Successful conclusion to Area A Agricultural Land Reserve Pilot Project

After four years of work and two public hearings the Area A Agricultural Land Reserve Pilot Project has come to a successful conclusion with a Delegation Agreement with the Agricultural Land Commision (ALC) and a block exclusion of properties that were deemed of low agricultural value

After four years of work and two public hearings the Area A Agricultural Land Reserve Pilot Project has come to a successful conclusion with a Delegation Agreement with the Agricultural Land Commision (ALC) and a block exclusion of properties that were deemed of low agricultural value.

In 2007, Area A director Mike Sosnowski asked the ALC to enter into a pilot project to review the ALR boundaries and policies in the Elk Valley. The ALC agreed to the project and it began in 2008, this was the first time the ALC and a Regional Government have ever partnered in a agricultural land review.  Regional District staff set about ground truthing the ALR boundaries in the lower Elk Valley and reviewing the current policies of the ALR.

The second part of the project was the ALR Boundary review. After determining areas in the Elk Valley that were of low agricultural value a public hearing was held and people within these areas were asked if they wanted to remain in the ALR or not. If they wanted to be excluded they had to sign a letter requesting that they be part of the “Application for Block exclusion from the ALR.” Last month the ALC excluded 32 of the 36 properties that made up the exclusion application

Highlights of the Delegation agreement:

Area A’ Agricultural Land Reserve Delegation Agreement

The agreement is between the Regional District East Kootenay (RDEK) and the Agricultural Land Commission and applies to Electoral Area A.

The initial term of the agreement is for two years (August 2010 to August 2012) with the intention that it be renewed for an open ended term after the trial period.

The agreement delegates decision making authority from the Agricultural Land Commission to the RDEK Board of Directors.

Specifically, the Board is empowered to make decisions on certain types of ALR subdivision and non-farm use applications.

The Board’s ALR Subdivision and non-farm use decisions must be consistent with the ALR Act and policies, the RDEK’s Elk Valley Zoning  Bylaw and the terms and conditions of the agreement.

As a result of the agreement, the RDEK has lowered the fee for some non-farm use applications by 50% (to $300 from $600).

Has the ability to sometimes reduce the time it takes for applications by six months.

This projects template for ALR Review is now being used by other jurisdictions through out the area and the province.

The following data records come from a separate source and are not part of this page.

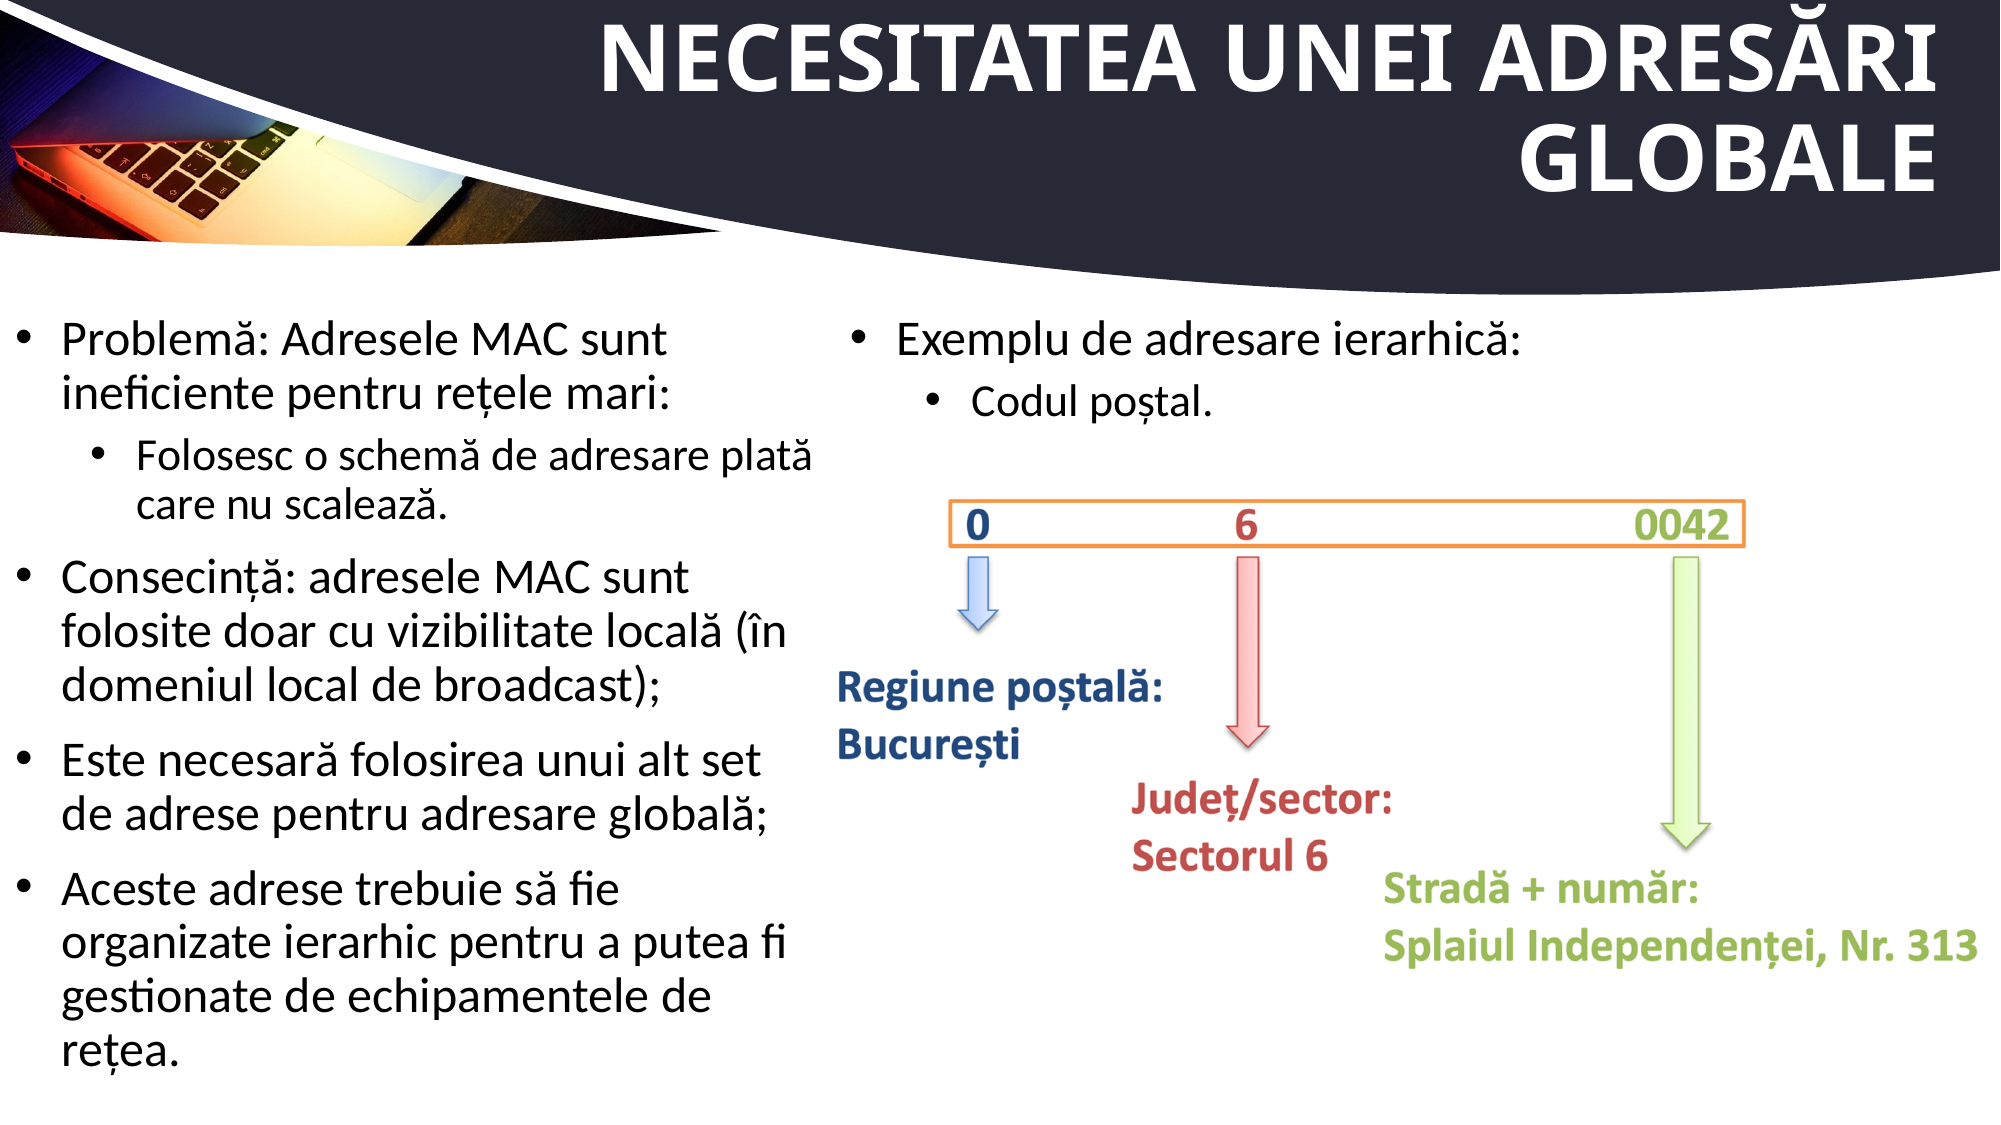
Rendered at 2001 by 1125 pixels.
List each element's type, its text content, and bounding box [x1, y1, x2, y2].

picture [0, 9, 722, 247]
picture [822, 453, 1985, 974]
text_box Exemplu de adresare ierarhică: Codul poștal. [834, 304, 1670, 448]
title Necesitatea unei adresări globale [137, 2, 2000, 220]
text_box Problemă: Adresele MAC sunt ineficiente pentru rețele mari: Folosesc o schemă de adresare plată care nu scalează. Consecință: adresele MAC sunt folosite doar cu vizibilitate locală (în domeniul local de broadcast); Este necesară folosirea unui alt set de adrese pentru adresare globală; Aceste adrese trebuie să fie organizate ierarhic pentru a putea fi gestionate de echipamentele de rețea. [0, 304, 835, 1123]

“It took persistence to see this project to finish. It has streamlined the process for many ALR applications and reduced their cost. It has also given residents with low value agricultural property the ability to have a choice on their land,” says Mike Sosnowski.  “I would like to thank our MLA Bill Bennett who took a keen interest in this project and was integral to it’s conclusion. Also, the RDEK planning staff for doing a tremendous job,” he concludes.